En el bowl solo quedan los maíces duros que no explotaron en la cacerola, y restos de almíbar que no llegué a alcanzar con el dedo. Me dan lástima los maicitos que quedan ahí, creo que porque me hacen acordar a mí. Demasiado solos y chiquitos.

Les tiro un poco de vino, para compartirles, qué se yo. Ahora parece que flotan en sangre. Bajo el bowl de la cama. No quiero mirar más.

En la tele están pasando una escena porno que me calienta. O me calienta lo borracha que estoy y apenas es una pareja dándose un par de besos antes de ir a trabajar. Qué mentira más grande. Cambiaría, pero no.

Los dedos empiezan a caminarme por el cuerpo. Bajan del ombligo a las piernas y vuelven a subir. Se hacen espacio entre la piel y el elástico de la bombacha y caminan un poco más, tontos y ciegos, como si en realidad no supieran a dónde van, hasta que se sumergen como peces desesperados, como peces asfixiándose, entrando y saliendo del agua, completamente agitados.
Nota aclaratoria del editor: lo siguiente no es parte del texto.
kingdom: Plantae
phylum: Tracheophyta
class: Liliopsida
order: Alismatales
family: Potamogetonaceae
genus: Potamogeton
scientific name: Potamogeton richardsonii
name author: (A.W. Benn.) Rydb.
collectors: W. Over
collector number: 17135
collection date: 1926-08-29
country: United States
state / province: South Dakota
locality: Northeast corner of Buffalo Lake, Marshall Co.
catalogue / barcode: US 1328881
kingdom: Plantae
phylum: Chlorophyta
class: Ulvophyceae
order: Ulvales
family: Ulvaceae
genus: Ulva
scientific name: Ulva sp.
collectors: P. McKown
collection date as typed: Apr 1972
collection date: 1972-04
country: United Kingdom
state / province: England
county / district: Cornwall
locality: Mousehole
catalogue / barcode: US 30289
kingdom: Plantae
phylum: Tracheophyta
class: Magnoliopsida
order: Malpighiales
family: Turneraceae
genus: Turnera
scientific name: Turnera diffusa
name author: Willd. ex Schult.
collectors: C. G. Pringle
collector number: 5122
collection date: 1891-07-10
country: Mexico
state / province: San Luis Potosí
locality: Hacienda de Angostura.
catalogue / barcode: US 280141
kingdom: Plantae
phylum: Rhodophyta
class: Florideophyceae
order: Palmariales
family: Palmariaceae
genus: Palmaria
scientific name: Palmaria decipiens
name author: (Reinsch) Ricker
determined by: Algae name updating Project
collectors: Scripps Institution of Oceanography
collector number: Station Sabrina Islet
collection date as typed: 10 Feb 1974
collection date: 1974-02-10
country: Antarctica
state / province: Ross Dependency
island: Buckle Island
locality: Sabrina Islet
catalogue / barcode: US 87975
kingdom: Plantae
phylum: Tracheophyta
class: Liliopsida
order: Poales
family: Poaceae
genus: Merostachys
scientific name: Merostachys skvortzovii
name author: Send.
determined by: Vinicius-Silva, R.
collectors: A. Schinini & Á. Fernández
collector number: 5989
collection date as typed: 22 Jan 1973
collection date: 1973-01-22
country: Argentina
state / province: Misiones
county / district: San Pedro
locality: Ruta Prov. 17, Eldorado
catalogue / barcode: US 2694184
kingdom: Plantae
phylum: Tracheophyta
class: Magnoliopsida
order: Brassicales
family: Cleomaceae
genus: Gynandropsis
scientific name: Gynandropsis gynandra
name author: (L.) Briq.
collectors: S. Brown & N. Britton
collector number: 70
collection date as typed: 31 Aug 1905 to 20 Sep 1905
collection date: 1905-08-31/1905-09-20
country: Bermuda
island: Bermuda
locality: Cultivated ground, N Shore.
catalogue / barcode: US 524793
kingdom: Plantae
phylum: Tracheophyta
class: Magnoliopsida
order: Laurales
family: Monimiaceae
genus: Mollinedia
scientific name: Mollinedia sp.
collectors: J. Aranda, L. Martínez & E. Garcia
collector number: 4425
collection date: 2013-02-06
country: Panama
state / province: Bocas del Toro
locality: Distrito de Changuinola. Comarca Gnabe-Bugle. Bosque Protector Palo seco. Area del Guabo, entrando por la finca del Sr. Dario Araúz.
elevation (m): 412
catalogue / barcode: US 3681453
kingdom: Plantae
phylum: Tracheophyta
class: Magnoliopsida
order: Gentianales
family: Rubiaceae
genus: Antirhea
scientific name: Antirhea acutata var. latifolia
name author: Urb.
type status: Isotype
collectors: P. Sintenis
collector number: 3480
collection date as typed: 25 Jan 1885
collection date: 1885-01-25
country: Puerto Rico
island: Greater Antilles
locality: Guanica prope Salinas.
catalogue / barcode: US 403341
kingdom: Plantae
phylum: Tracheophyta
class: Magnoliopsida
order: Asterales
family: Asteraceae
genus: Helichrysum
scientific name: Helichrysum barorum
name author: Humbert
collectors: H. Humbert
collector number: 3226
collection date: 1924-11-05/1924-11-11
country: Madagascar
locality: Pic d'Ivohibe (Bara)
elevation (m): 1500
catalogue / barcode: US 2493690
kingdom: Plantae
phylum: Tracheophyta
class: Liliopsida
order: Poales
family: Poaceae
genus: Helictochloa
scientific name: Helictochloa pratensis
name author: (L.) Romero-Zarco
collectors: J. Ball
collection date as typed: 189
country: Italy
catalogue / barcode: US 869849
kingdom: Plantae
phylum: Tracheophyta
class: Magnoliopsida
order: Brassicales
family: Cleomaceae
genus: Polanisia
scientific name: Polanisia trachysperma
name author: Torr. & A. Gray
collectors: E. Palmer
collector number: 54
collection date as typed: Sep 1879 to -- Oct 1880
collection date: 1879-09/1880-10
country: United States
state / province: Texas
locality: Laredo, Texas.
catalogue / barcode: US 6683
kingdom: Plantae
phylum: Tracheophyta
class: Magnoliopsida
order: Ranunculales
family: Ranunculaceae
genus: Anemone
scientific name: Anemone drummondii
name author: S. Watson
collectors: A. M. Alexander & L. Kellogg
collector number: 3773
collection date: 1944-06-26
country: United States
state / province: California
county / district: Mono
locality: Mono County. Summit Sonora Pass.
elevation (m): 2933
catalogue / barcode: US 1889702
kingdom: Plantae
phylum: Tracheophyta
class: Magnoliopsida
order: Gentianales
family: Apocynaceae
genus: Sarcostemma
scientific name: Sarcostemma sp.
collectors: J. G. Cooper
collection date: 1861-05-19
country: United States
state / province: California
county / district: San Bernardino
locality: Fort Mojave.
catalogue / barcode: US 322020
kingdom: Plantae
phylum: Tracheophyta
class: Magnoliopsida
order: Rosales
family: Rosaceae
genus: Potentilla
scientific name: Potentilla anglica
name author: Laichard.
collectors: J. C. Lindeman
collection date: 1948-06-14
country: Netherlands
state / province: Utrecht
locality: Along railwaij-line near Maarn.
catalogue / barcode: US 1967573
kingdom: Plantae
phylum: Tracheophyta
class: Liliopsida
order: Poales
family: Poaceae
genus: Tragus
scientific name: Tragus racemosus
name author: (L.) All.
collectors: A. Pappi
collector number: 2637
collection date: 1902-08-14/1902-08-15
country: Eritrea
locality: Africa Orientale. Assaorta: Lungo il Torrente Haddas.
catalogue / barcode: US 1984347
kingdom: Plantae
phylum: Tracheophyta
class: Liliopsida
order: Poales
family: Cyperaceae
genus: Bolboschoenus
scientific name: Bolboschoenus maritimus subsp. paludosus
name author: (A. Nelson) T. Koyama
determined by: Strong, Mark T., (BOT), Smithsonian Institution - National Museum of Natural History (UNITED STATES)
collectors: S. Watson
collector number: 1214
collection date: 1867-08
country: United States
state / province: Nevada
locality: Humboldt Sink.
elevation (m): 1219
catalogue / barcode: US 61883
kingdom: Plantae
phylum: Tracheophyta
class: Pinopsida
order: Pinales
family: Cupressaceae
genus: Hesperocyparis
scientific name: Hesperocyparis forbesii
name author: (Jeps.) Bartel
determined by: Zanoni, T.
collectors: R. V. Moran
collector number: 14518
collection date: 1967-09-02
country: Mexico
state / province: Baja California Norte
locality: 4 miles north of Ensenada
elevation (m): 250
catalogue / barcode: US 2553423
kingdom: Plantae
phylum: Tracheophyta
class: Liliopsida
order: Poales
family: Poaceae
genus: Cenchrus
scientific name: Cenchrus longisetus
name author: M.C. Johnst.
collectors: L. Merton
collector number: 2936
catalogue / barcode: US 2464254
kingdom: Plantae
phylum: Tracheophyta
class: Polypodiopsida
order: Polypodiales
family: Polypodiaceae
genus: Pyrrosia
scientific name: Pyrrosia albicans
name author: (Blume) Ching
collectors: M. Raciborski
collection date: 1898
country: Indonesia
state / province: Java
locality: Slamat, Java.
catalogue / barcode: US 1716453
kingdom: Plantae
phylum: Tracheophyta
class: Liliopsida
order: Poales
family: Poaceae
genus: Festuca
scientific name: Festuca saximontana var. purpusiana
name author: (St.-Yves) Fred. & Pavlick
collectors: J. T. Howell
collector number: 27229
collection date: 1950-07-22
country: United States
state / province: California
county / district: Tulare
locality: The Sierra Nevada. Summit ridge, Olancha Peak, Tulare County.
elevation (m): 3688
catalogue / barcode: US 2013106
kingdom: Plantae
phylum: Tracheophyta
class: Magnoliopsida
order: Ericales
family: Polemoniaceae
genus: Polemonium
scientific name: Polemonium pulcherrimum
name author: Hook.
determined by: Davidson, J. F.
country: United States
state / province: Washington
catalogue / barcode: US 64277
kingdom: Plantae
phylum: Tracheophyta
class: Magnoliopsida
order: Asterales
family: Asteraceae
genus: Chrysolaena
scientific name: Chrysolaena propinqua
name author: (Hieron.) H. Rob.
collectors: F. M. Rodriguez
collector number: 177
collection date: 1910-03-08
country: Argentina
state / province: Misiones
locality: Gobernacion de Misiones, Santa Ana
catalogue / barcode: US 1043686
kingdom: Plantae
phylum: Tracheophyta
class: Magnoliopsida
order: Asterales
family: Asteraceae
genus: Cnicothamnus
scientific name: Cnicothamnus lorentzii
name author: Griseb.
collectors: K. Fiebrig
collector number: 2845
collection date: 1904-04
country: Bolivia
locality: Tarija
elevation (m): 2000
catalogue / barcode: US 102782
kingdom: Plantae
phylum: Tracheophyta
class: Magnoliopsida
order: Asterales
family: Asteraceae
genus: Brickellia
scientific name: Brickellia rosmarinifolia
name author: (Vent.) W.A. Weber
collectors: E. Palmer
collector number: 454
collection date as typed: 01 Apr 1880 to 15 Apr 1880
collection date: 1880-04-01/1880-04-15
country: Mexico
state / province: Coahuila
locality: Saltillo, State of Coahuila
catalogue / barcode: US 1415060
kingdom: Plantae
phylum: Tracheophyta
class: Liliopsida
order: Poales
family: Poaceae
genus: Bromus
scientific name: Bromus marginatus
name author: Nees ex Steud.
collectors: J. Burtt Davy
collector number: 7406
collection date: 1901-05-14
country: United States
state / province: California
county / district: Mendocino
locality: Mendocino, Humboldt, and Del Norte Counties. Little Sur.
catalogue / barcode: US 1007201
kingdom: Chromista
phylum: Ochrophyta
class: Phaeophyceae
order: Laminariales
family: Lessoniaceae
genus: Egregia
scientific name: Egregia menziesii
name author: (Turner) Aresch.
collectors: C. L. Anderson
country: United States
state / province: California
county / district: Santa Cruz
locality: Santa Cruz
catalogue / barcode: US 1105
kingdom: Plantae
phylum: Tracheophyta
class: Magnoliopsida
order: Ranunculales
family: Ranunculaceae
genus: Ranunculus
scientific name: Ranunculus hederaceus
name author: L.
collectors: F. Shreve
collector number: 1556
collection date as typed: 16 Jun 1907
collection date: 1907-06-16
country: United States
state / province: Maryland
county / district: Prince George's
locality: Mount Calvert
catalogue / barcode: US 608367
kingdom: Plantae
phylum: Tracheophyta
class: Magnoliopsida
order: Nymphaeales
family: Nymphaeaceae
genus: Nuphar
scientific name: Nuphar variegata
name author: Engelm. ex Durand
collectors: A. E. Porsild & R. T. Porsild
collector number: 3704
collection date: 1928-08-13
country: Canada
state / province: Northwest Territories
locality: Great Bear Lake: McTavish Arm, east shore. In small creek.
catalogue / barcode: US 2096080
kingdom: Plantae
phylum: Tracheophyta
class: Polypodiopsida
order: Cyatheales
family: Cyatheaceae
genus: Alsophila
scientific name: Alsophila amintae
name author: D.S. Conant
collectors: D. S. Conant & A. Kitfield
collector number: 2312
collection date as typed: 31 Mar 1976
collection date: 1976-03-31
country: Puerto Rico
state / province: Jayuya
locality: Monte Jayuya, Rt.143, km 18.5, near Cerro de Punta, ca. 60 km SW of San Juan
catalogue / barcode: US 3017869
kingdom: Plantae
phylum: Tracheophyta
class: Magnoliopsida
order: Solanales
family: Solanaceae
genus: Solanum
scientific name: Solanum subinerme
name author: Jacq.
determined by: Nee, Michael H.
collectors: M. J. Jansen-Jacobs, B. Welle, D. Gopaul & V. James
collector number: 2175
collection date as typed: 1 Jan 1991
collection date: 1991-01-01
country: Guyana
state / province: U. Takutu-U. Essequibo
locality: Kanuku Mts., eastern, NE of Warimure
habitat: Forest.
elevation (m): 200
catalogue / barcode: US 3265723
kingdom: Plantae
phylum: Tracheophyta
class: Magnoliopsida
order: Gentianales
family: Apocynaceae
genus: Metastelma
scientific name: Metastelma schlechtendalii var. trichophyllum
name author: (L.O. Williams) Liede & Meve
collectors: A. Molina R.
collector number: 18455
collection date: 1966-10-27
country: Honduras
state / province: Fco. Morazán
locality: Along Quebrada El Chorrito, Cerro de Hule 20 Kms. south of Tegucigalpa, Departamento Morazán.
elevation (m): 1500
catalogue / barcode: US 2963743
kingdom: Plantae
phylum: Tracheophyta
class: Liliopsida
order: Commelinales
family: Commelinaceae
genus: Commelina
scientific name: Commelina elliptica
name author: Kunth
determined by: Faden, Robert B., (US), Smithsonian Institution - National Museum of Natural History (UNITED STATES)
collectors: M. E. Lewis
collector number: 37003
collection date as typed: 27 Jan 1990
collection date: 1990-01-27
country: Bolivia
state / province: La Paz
Yo también me agito. Pero me agito mucho, demasiado. Siento que no puedo respirar. Y como un manotazo de ahogado, arrastro el dedo índice hasta el ombligo y esta vez lo hundo en ese agujero, segura de que la fuga de oxígeno está ahí.

El ombligo es una herida que no termina de cerrarse nunca. Hay algo que se escapa por la ranura. El dedo lo siente. Presiona. Se esfuerza por tapar el hueco y aprieta tanto que me hace vomitar.

Durante varios segundos estuve escupiendo un hilo rojo (por el vino) y grumoso (por los pochoclos) que parecía un cordón umbilical.

Tuve ganas de llorar cuando terminé de vomitar y el cordón que acababa de recuperar se me cortó por segunda vez en la vida.

El ojo de la tormenta todavía no se cierra. El ojo de la tormenta sigue abierto.